TODAY it has been one month since I left Madrid and even typing that out it still doesn't seem like that should be correct.  Time stops here in Kendall, Wisconsin.  It's like the minute you cross the state border line you move into this twilight zone where nothing changes and the days blur together so much so that you can't remember if you've been here for a few hours or 30 years.

That being said, being back home has been pretty nice so far.  I spent my first week in California visiting Kelsey, and Erin came out too, so we had a nice little sister's vacation.  I definitely felt the pangs of culture shock jumping so quickly from Madrid to the hustle-bustle lifestyle of Los Angeles.  The tall buildings, the need to drive everywhere, and the overall immensity of the city itself had me feeling overwhelmed and suffocated.  I just wanted everything to be slower, easier, smaller.  We spent 2 days in San Francisco, which was beautiful, but I only wished that I wasn't suffering from USA shell shock so that I could have maybe enjoyed it a little bit more.  The highlight was definitely being in town the weekend after the Supreme Court repealed Prop 8 and said bye-bye to DOMA (Defense of Marriage Act) and we sat on the San Fran courthouse steps as couple after couple went inside to celebrate their love and get married.

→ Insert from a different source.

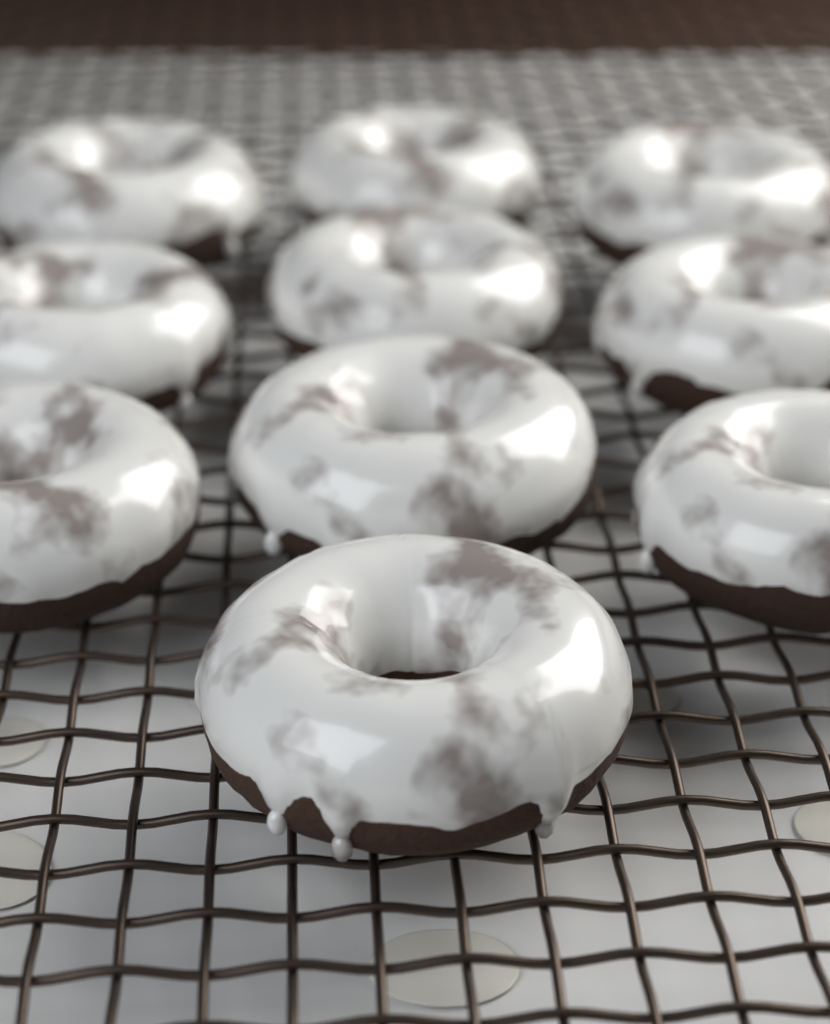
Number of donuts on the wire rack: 10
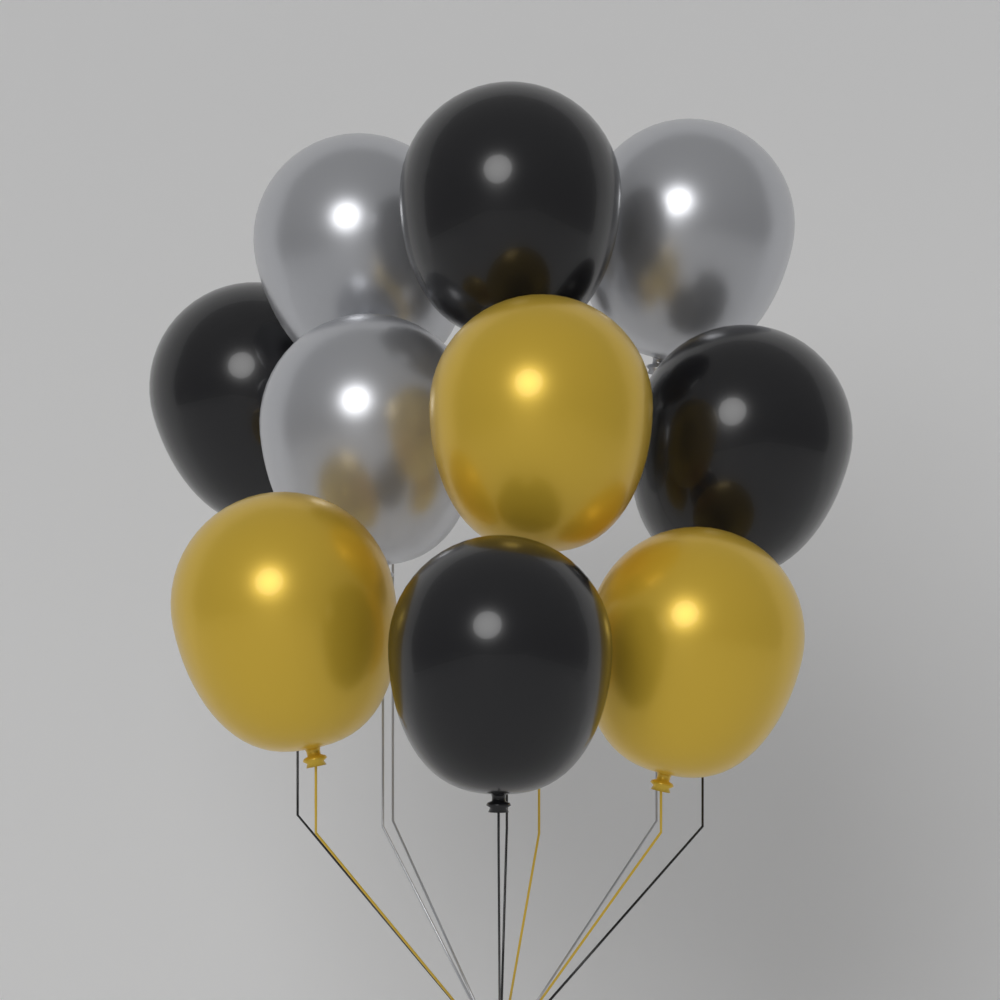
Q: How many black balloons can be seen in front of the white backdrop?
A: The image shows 4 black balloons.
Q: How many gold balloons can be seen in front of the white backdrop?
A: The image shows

After getting back to Wisconsin, there was absolutely no need to wish for slower, easier, or smaller. I definitely knew I wasn't in L.A. or Madrid anymore while I was waiting for my baggage at the Madison airport and a group of people started to form around a girl about my age who had a cat on a leash.  There were 'Ohhhs' 'Aaahhs' 'How'd it get so small!?!' and one old man even dug out his digital camera so he could get a video.  Then of course they all started a conversation and became best friends after.  And that, folks, is how you know you've arrived to the Midwest.  You can also tell by the never-ending green rolling hills and corn fields and trees surrounding you on all sides.  And the humidity.

I've always loved the view out our kitchen window
Drake enjoying the tranquility of his country life

Being away from home always makes me feel more appreciative of the things I have taken for granted, like how absolutely beautiful it is here in the summertime, or how calm small town life is (and it's not so bad for a short period of time), or how happy and free I feel when I'm reunited with my best friends, or how much I enjoy hanging out with my parents and sister.

But I've also realized that small town mentalities are something that I have the hardest time readjusting to.  I have been so lucky in my short lifetime to have been exposed to lots of different kinds of people from many different places and to have seen all that I have.  I don't think this makes me better than anyone or smarter, but it's clear after just a few conversations I've been involved in with people now that I've been back home that my mind is much more open.  My biggest struggle is knowing when it's appropriate to just keep my thoughts to myself or when it's better to say "No, this is wrong, and here are some things I've experienced that can show you why.." For the most part I say nothing because I recognize when a conversation can be a discussion and when it turns into pounding your head against a brick wall.  In the end it just solidifies my desire to see even more and to live a life free of prejudice and judgment.